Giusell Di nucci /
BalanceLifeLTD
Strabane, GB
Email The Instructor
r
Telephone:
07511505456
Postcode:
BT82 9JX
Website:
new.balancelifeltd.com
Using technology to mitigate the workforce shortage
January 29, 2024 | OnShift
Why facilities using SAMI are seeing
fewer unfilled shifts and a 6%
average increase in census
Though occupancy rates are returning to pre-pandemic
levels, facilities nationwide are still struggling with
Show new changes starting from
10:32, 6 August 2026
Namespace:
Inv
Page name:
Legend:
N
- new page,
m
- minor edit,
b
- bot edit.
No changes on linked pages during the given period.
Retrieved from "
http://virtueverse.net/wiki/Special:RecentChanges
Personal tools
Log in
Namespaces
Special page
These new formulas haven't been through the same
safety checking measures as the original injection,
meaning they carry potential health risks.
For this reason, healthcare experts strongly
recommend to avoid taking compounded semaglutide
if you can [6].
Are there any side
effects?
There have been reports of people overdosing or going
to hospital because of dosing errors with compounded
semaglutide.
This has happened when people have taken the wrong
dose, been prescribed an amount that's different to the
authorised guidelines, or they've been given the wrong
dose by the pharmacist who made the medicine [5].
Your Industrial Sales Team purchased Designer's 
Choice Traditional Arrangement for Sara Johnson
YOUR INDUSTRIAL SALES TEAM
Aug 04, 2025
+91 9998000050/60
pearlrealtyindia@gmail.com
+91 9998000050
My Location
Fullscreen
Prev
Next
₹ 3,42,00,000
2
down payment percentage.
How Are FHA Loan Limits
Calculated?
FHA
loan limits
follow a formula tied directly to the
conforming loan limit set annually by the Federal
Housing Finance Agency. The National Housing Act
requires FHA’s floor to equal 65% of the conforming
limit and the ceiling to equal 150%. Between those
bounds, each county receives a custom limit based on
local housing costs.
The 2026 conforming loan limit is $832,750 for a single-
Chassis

--- --- ---

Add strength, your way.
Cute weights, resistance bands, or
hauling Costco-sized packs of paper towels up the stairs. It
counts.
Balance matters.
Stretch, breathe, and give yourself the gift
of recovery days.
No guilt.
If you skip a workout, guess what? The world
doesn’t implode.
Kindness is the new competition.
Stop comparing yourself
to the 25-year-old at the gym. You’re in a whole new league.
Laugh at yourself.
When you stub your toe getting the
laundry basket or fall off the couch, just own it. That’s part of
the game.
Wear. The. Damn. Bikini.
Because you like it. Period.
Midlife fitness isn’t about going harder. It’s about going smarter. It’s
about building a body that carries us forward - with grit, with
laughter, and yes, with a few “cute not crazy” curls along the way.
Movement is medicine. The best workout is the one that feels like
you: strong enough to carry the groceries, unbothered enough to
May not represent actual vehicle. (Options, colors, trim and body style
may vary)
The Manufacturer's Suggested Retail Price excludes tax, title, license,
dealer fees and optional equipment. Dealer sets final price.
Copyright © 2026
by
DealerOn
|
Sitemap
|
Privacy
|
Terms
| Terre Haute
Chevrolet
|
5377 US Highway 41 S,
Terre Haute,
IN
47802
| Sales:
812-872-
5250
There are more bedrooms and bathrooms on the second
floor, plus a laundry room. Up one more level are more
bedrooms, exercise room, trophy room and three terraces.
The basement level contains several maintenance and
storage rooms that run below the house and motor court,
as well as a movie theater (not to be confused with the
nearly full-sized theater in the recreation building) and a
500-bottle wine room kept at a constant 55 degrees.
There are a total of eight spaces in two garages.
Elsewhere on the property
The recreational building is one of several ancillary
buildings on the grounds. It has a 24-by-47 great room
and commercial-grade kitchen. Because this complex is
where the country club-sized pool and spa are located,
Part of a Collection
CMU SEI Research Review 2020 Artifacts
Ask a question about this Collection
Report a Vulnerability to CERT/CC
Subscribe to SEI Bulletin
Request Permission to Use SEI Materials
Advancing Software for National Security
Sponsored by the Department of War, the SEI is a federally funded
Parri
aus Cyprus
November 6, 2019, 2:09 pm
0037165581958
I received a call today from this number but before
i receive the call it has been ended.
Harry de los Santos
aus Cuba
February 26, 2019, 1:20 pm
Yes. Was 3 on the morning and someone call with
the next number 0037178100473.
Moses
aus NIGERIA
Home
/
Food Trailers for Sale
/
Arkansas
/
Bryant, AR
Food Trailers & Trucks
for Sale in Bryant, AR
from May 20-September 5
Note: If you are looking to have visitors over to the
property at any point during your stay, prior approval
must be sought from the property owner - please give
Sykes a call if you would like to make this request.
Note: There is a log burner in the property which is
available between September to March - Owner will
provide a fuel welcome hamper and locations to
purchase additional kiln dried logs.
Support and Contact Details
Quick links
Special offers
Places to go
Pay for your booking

--- --- ---

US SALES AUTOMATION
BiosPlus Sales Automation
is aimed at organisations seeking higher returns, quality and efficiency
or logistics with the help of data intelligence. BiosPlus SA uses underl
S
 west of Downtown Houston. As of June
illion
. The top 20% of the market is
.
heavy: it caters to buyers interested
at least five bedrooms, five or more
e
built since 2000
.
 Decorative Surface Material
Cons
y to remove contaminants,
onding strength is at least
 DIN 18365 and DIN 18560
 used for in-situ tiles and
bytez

--- --- ---

Task details ->
Please copy the data word for word, starting with the line that contains "Add strength, your way." and going on through the line that contains "There are more".

Written answer ->
Add strength, your way.
Cute weights, resistance bands, or
hauling Costco-sized packs of paper towels up the stairs. It
counts.
Balance matters.
Stretch, breathe, and give yourself the gift
of recovery days.
No guilt.
If you skip a workout, guess what? The world
doesn’t implode.
Kindness is the new competition.
Stop comparing yourself
to the 25-year-old at the gym. You’re in a whole new league.
Laugh at yourself.
When you stub your toe getting the
laundry basket or fall off the couch, just own it. That’s part of
the game.
Wear. The. Damn. Bikini.
Because you like it. Period.
Midlife fitness isn’t about going harder. It’s about going smarter. It’s
about building a body that carries us forward - with grit, with
laughter, and yes, with a few “cute not crazy” curls along the way.
Movement is medicine. The best workout is the one that feels like
you: strong enough to carry the groceries, unbothered enough to
May not represent actual vehicle. (Options, colors, trim and body style
may vary)
The Manufacturer's Suggested Retail Price excludes tax, title, license,
dealer fees and optional equipment. Dealer sets final price.
Copyright © 2026
by
DealerOn
|
Sitemap
|
Privacy
|
Terms
| Terre Haute
Chevrolet
|
5377 US Highway 41 S,
Terre Haute,
IN
47802
| Sales:
812-872-
5250
There are more bedrooms and bathrooms on the second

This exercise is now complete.